-- Begin Selected extract --

As mentioned previously, at least some embodiments have the communication path 208 terminated by a sensor that detects the acoustic signal and converts it into a modulated optical signal. Certain illustrative sensor embodiments are shown in FIGS. 3A-3C. FIG. 3A shows communication path 208 as an optical fiber that terminates in a sensor 302. The sensor accepts an incident light beam 304 and provides a return light beam 306. The sensor includes a cantilevered mass 308 on a support 312 over a substrate 314. Vibration of substrate 314 (e.g., in response to an acoustic signal from transmitter 214) causes mass 308 to transition between an equilibrium position and a deflected position 316. A reflective surface 310 is provided on mass 308 such that in the equilibrium position, incident light beam 304 is reflected to form return light beam 306. In the deflected position 316, the reflective surface 310 directs at least some of the light away from communication path 208, causing the return light beam 306 to be attenuated relative to incident light beam 304. The vibration of substrate 314 is thereby translated into amplitude modulation of the return light beam 306.

FIG. 3B shows an alternative sensor configuration having an optical fiber 208 with a residual length represented by a coil 320, and reflective end 322. The sensor includes a mounting surface 324 that experiences vibration associated with the acoustic signal, e.g., the coiled tubing wall. Between the mounting surface 324 and a reaction mass 326, the sensor includes mating plates 328A, 328B having ridges 329 to induce bending in the optical fiber 208. As vibrations cause the plates 328A, 328B to move together and apart, the bending of the optical fiber causes varying amounts of light loss, attenuating the incident light beam 304 and the return light beam 306 reflected from end 322. The return light beam 306 is thereby provided with amplitude modulation representing the acoustic signal.

FIG. 3C provides an illustrative sensor 330 having a piezoelectric element 332 between the mounting surface 324 and the reaction mass 326. Vibration of the mounting surface 324 produces compression and expansion of the piezoelectric element 332, resulting in a signal voltage across resistor 334. At input nodes 341-342, the bridge rectifier formed from diodes 337, 338, 339, 340 accepts the signal voltage together with a bias voltage from a battery 336 or other power source, and produces a rectified signal voltage between output nodes 344, 346. A light-emitting diode (LED) or other light source 348 converts the rectified signal voltage into light. A lens 350 directs the light along communication path 208 as light beam 306. As the emitted light varies in accordance with the rectified signal voltage, beam 306 represents the envelope of the acoustic signal.

Additional functionality can be provided for sensor 330 by including one or more other signal sources 352 in series or parallel with resistor 334 and bias voltage 336. One illustrative example is a coil for casing collar location such as that disclosed in co-pending U.S. applications Ser. Nos. 13/226,578 and 13/432,206, each titled “Optical Casing Collar Locator Systems and Methods”. Alternative embodiments of the casing collar location system may configured the coil to be sensitive to acoustic signals in addition to being sensitive to casing collars. Such embodiments may soft-mount the coil on silicone rubber that enables the coil to act as a reaction mass when the tool body (and static magnets) vibrates in response to the acoustic signal. Other examples of added functionality include temperature sensors, pressure sensors, and flow sensors. In any event, the information from signal source(s) 352 is preferably provided in a separate frequency band than the acoustic signal band. We note here that in some embodiments, the response of the LED itself can be employed as a measure of temperature, e.g., by monitoring the turn-on and turn-off rates associated with light pulses.

-- End Selected extract --
-- Begin Data shown --

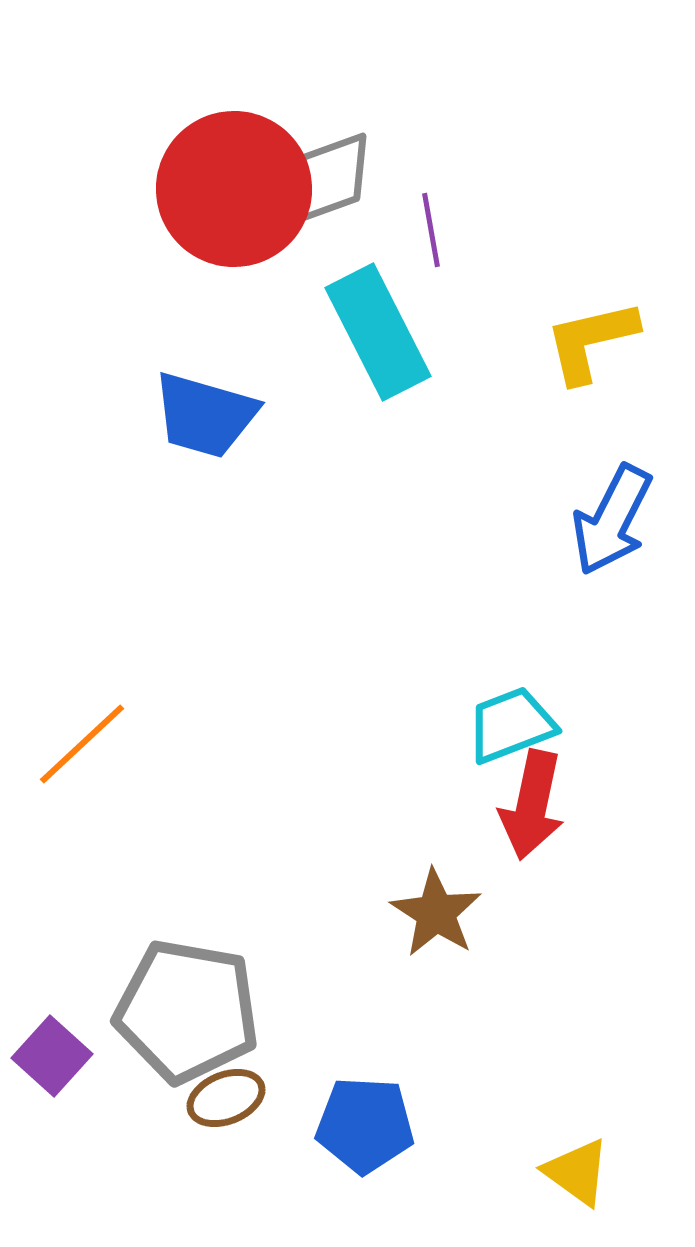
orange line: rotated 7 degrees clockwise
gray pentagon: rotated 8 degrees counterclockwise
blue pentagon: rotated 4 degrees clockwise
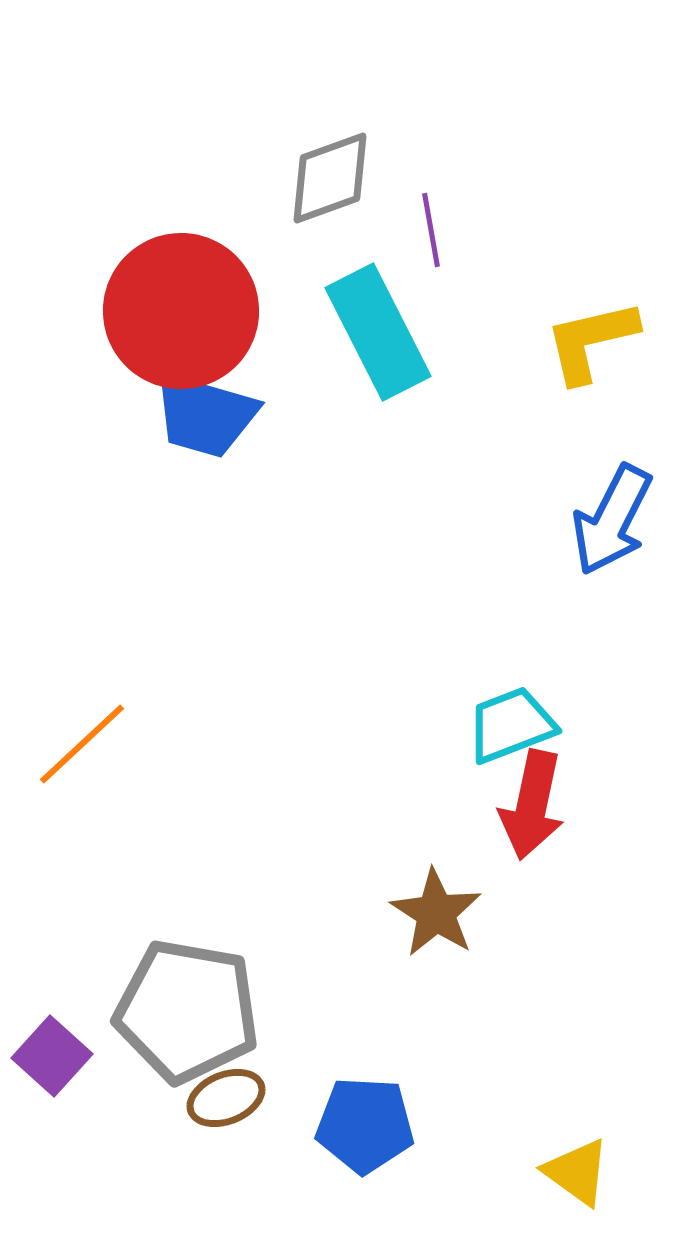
red circle: moved 53 px left, 122 px down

-- End Data shown --

*Tasks*:
**1)** Duplicate everything in the sensor description from "FIG. 3B shows" down to "representing the acoustic signal.".
**2)** Pick up the sensor description after its final sentence and continue it.
The data comes from a separate source unrelated to the sensor description.

*Per-task outputs*:
**1)**
FIG. 3B shows an alternative sensor configuration having an optical fiber 208 with a residual length represented by a coil 320, and reflective end 322. The sensor includes a mounting surface 324 that experiences vibration associated with the acoustic signal, e.g., the coiled tubing wall. Between the mounting surface 324 and a reaction mass 326, the sensor includes mating plates 328A, 328B having ridges 329 to induce bending in the optical fiber 208. As vibrations cause the plates 328A, 328B to move together and apart, the bending of the optical fiber causes varying amounts of light loss, attenuating the incident light beam 304 and the return light beam 306 reflected from end 322. The return light beam 306 is thereby provided with amplitude modulation representing the acoustic signal.

**2)**
Due to the use of a downhole light source, sensor 330 does not require the presence of a surface light source 202 (FIG. 2) to provide light for modulation. The surface light source 202 may nevertheless be employed in acoustic telemetry systems designed to support bi-directional communication. In addition to the measurement data being communicated from the bottomhole assembly to the surface, commands may be communicated from the surface to the bottomhole assembly. A beam splitter or downhole circulator separates the up-going light beam 306 (FIG. 3C) from a down-going light signal 304 from the surface light source 202 (FIG. 4).

FIG. 4 shows an optical-to-acoustic transducer that converts an optical downlink signal into an acoustic downlink signal. A lens 402 focuses the down-going light signal 304 onto a photodetector 404. An amplifier 406 with a feedback impedance 408 amplifies and filters the signal from the photodetector 404 to drive an acoustic generator 410. The acoustic generator 410 may take the form of a piezoelectric driver that generates compressional, shear, or torsional waves in the coiled tubing walls, or a valve or siren that generates pressure modulation of the fluid flow. The acoustic generation technique is chosen to match the downlink sensing design of the bottomhole assembly. Illustrative acoustic modulation techniques include frequency shift keying, amplitude shift keying, phase shift keying, quadrature modulation, and orthogonal frequency division multiplexing. Store-and-forwarding techniques, alone or combined with caching, compression, and expanded signal constellations, can be employed to increase bandwidth utilization by the acoustic signal and/or the optical signal.

Alternative system embodiments replace the acoustic generator 410 with an electromagnetic signal generator to support an electromagnetic telemetry downlink. The signal generator generates low frequency or radio frequency signals to communicate the downlink information to the bottomhole assembly. One suitable RF frequency is 455 kHz, for which existing intermediate frequency (IF) components can be used to amplify and transmit the signal detected by the photodetector. This signal frequency will readily penetrate the borehole fluid for several meters to enable ‘out of band’ communications to the various tool string components.

The short travel of the acoustic signals from the bottomhole assembly to the optical communication path (and for downlink signals, from the optical-to-acoustic transducer to the bottomhole assembly) means that the signals are not subject to any significant signal-to-noise ratio (SNR) losses such as those attributable to attenuation, internal reflections, Doppler shifts, dispersion, or environmental noise. As the signal conversion between acoustic and optical regimes is expected to support signal bandwidths of at least hundreds of kilohertz, the acoustic transmitter and receiver in the bottomhole assembly can be configured to support much higher data rates than the typical tens of bits per second, even when driven at much lower power to extend operating life. Indeed, transmission rate of at least tens of thousands of bits per second are expected to be achievable with only minor changes to existing acoustic telemetry modules.

The use of the optical communications link greatly reduces signal losses, enabling communication over a greater range than that achievable by electrical conductor or direct acoustic communication, perhaps extending to between 30 and 50 km, or even more. Another potentially advantageous feature of at least some system embodiments is the protection against electrical damage to the bottomhole assembly provided by the wireless (acoustic) link, and the intrinsically safe surface system configuration achievable due to the optical form of the telemetry signal at the surface.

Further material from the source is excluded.